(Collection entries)
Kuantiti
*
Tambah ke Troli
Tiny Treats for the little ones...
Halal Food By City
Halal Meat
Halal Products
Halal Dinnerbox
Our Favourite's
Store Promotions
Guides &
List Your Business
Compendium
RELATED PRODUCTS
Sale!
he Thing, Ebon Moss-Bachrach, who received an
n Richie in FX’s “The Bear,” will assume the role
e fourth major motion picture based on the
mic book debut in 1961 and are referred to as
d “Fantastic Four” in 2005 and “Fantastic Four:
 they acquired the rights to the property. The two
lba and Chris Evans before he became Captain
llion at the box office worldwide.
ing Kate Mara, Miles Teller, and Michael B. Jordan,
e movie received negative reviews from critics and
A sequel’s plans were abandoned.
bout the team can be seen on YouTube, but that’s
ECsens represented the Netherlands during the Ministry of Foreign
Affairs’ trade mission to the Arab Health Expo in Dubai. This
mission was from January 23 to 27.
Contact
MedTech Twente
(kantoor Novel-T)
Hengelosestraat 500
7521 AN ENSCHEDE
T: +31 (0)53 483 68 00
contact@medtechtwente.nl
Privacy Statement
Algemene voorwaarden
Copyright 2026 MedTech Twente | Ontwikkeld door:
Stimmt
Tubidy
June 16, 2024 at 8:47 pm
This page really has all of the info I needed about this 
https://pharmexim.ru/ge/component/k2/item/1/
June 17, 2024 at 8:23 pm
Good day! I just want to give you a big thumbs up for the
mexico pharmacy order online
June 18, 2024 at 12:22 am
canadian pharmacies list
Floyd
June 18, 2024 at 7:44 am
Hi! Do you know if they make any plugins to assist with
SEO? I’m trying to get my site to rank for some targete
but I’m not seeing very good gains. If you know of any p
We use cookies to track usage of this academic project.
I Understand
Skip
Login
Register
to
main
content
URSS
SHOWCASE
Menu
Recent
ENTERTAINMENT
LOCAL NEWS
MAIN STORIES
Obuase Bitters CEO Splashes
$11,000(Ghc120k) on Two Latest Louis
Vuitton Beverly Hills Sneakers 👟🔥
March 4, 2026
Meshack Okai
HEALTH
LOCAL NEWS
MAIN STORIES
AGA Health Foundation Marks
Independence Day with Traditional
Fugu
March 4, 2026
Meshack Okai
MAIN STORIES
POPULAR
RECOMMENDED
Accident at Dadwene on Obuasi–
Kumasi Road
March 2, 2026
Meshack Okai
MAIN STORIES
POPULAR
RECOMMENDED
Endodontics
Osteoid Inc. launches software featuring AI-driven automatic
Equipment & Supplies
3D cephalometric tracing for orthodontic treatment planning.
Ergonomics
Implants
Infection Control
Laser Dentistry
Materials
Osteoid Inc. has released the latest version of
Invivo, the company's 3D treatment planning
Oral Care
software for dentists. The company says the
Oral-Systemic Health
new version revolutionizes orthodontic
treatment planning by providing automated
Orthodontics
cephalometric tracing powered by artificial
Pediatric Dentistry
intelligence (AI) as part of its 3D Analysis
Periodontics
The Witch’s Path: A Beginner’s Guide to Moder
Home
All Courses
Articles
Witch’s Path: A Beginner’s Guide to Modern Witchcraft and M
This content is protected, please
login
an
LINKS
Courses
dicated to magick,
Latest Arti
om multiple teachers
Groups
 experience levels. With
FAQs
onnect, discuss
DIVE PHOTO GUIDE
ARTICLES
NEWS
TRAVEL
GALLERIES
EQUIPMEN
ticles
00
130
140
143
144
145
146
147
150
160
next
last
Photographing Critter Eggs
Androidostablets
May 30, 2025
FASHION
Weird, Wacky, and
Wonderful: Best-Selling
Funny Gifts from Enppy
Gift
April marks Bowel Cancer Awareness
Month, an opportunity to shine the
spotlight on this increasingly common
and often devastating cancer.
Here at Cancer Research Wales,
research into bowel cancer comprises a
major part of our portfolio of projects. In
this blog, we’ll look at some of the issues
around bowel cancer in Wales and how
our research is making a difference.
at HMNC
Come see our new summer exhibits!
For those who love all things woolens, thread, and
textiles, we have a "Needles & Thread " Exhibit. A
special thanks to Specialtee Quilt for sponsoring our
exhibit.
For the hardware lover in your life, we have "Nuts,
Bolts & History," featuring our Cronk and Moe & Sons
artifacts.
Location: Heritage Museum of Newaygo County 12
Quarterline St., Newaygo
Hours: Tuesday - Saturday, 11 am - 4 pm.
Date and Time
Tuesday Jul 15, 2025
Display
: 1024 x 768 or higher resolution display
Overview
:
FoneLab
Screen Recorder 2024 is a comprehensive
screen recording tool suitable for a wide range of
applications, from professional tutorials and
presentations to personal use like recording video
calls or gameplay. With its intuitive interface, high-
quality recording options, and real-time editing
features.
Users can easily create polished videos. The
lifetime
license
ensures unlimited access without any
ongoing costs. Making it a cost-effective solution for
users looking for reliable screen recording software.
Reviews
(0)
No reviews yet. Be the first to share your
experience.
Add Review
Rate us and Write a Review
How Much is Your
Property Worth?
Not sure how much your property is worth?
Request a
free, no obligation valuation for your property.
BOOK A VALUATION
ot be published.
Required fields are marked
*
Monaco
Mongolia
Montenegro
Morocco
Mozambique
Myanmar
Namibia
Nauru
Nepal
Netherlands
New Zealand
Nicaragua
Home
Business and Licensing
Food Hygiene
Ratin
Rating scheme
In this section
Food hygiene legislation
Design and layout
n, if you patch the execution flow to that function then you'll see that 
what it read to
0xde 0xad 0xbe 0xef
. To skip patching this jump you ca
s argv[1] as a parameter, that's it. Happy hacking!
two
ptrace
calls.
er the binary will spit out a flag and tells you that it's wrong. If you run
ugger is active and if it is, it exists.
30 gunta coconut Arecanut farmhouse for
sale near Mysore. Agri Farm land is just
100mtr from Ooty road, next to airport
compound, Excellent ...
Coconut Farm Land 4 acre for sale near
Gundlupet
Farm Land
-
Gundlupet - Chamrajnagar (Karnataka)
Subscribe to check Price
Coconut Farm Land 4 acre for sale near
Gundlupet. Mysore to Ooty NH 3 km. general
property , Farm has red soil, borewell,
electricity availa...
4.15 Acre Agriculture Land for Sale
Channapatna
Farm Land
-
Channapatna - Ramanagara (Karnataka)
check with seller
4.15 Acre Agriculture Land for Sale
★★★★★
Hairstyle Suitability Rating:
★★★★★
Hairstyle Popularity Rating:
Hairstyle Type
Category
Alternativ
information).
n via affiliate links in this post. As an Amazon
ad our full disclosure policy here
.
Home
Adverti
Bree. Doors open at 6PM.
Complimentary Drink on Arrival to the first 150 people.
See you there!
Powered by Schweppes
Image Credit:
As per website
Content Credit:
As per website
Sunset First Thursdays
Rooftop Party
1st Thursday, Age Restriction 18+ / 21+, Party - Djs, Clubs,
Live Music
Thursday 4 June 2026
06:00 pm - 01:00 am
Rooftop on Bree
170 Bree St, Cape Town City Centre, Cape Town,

About this task >>
Give the entries again in full, exactly as they were written above.

Response to this exercise >>
Kuantiti
*
Tambah ke Troli
Tiny Treats for the little ones...
Halal Food By City
Halal Meat
Halal Products
Halal Dinnerbox
Our Favourite's
Store Promotions
Guides &
List Your Business
Compendium
RELATED PRODUCTS
Sale!
he Thing, Ebon Moss-Bachrach, who received an
n Richie in FX’s “The Bear,” will assume the role
e fourth major motion picture based on the
mic book debut in 1961 and are referred to as
d “Fantastic Four” in 2005 and “Fantastic Four:
 they acquired the rights to the property. The two
lba and Chris Evans before he became Captain
llion at the box office worldwide.
ing Kate Mara, Miles Teller, and Michael B. Jordan,
e movie received negative reviews from critics and
A sequel’s plans were abandoned.
bout the team can be seen on YouTube, but that’s
ECsens represented the Netherlands during the Ministry of Foreign
Affairs’ trade mission to the Arab Health Expo in Dubai. This
mission was from January 23 to 27.
Contact
MedTech Twente
(kantoor Novel-T)
Hengelosestraat 500
7521 AN ENSCHEDE
T: +31 (0)53 483 68 00
contact@medtechtwente.nl
Privacy Statement
Algemene voorwaarden
Copyright 2026 MedTech Twente | Ontwikkeld door:
Stimmt
Tubidy
June 16, 2024 at 8:47 pm
This page really has all of the info I needed about this 
https://pharmexim.ru/ge/component/k2/item/1/
June 17, 2024 at 8:23 pm
Good day! I just want to give you a big thumbs up for the
mexico pharmacy order online
June 18, 2024 at 12:22 am
canadian pharmacies list
Floyd
June 18, 2024 at 7:44 am
Hi! Do you know if they make any plugins to assist with
SEO? I’m trying to get my site to rank for some targete
but I’m not seeing very good gains. If you know of any p
We use cookies to track usage of this academic project.
I Understand
Skip
Login
Register
to
main
content
URSS
SHOWCASE
Menu
Recent
ENTERTAINMENT
LOCAL NEWS
MAIN STORIES
Obuase Bitters CEO Splashes
$11,000(Ghc120k) on Two Latest Louis
Vuitton Beverly Hills Sneakers 👟🔥
March 4, 2026
Meshack Okai
HEALTH
LOCAL NEWS
MAIN STORIES
AGA Health Foundation Marks
Independence Day with Traditional
Fugu
March 4, 2026
Meshack Okai
MAIN STORIES
POPULAR
RECOMMENDED
Accident at Dadwene on Obuasi–
Kumasi Road
March 2, 2026
Meshack Okai
MAIN STORIES
POPULAR
RECOMMENDED
Endodontics
Osteoid Inc. launches software featuring AI-driven automatic
Equipment & Supplies
3D cephalometric tracing for orthodontic treatment planning.
Ergonomics
Implants
Infection Control
Laser Dentistry
Materials
Osteoid Inc. has released the latest version of
Invivo, the company's 3D treatment planning
Oral Care
software for dentists. The company says the
Oral-Systemic Health
new version revolutionizes orthodontic
treatment planning by providing automated
Orthodontics
cephalometric tracing powered by artificial
Pediatric Dentistry
intelligence (AI) as part of its 3D Analysis
Periodontics
The Witch’s Path: A Beginner’s Guide to Moder
Home
All Courses
Articles
Witch’s Path: A Beginner’s Guide to Modern Witchcraft and M
This content is protected, please
login
an
LINKS
Courses
dicated to magick,
Latest Arti
om multiple teachers
Groups
 experience levels. With
FAQs
onnect, discuss
DIVE PHOTO GUIDE
ARTICLES
NEWS
TRAVEL
GALLERIES
EQUIPMEN
ticles
00
130
140
143
144
145
146
147
150
160
next
last
Photographing Critter Eggs
Androidostablets
May 30, 2025
FASHION
Weird, Wacky, and
Wonderful: Best-Selling
Funny Gifts from Enppy
Gift
April marks Bowel Cancer Awareness
Month, an opportunity to shine the
spotlight on this increasingly common
and often devastating cancer.
Here at Cancer Research Wales,
research into bowel cancer comprises a
major part of our portfolio of projects. In
this blog, we’ll look at some of the issues
around bowel cancer in Wales and how
our research is making a difference.
at HMNC
Come see our new summer exhibits!
For those who love all things woolens, thread, and
textiles, we have a "Needles & Thread " Exhibit. A
special thanks to Specialtee Quilt for sponsoring our
exhibit.
For the hardware lover in your life, we have "Nuts,
Bolts & History," featuring our Cronk and Moe & Sons
artifacts.
Location: Heritage Museum of Newaygo County 12
Quarterline St., Newaygo
Hours: Tuesday - Saturday, 11 am - 4 pm.
Date and Time
Tuesday Jul 15, 2025
Display
: 1024 x 768 or higher resolution display
Overview
:
FoneLab
Screen Recorder 2024 is a comprehensive
screen recording tool suitable for a wide range of
applications, from professional tutorials and
presentations to personal use like recording video
calls or gameplay. With its intuitive interface, high-
quality recording options, and real-time editing
features.
Users can easily create polished videos. The
lifetime
license
ensures unlimited access without any
ongoing costs. Making it a cost-effective solution for
users looking for reliable screen recording software.
Reviews
(0)
No reviews yet. Be the first to share your
experience.
Add Review
Rate us and Write a Review
How Much is Your
Property Worth?
Not sure how much your property is worth?
Request a
free, no obligation valuation for your property.
BOOK A VALUATION
ot be published.
Required fields are marked
*
Monaco
Mongolia
Montenegro
Morocco
Mozambique
Myanmar
Namibia
Nauru
Nepal
Netherlands
New Zealand
Nicaragua
Home
Business and Licensing
Food Hygiene
Ratin
Rating scheme
In this section
Food hygiene legislation
Design and layout
n, if you patch the execution flow to that function then you'll see that 
what it read to
0xde 0xad 0xbe 0xef
. To skip patching this jump you ca
s argv[1] as a parameter, that's it. Happy hacking!
two
ptrace
calls.
er the binary will spit out a flag and tells you that it's wrong. If you run
ugger is active and if it is, it exists.
30 gunta coconut Arecanut farmhouse for
sale near Mysore. Agri Farm land is just
100mtr from Ooty road, next to airport
compound, Excellent ...
Coconut Farm Land 4 acre for sale near
Gundlupet
Farm Land
-
Gundlupet - Chamrajnagar (Karnataka)
Subscribe to check Price
Coconut Farm Land 4 acre for sale near
Gundlupet. Mysore to Ooty NH 3 km. general
property , Farm has red soil, borewell,
electricity availa...
4.15 Acre Agriculture Land for Sale
Channapatna
Farm Land
-
Channapatna - Ramanagara (Karnataka)
check with seller
4.15 Acre Agriculture Land for Sale
★★★★★
Hairstyle Suitability Rating:
★★★★★
Hairstyle Popularity Rating:
Hairstyle Type
Category
Alternativ
information).
n via affiliate links in this post. As an Amazon
ad our full disclosure policy here
.
Home
Adverti
Bree. Doors open at 6PM.
Complimentary Drink on Arrival to the first 150 people.
See you there!
Powered by Schweppes
Image Credit:
As per website
Content Credit:
As per website
Sunset First Thursdays
Rooftop Party
1st Thursday, Age Restriction 18+ / 21+, Party - Djs, Clubs,
Live Music
Thursday 4 June 2026
06:00 pm - 01:00 am
Rooftop on Bree
170 Bree St, Cape Town City Centre, Cape Town,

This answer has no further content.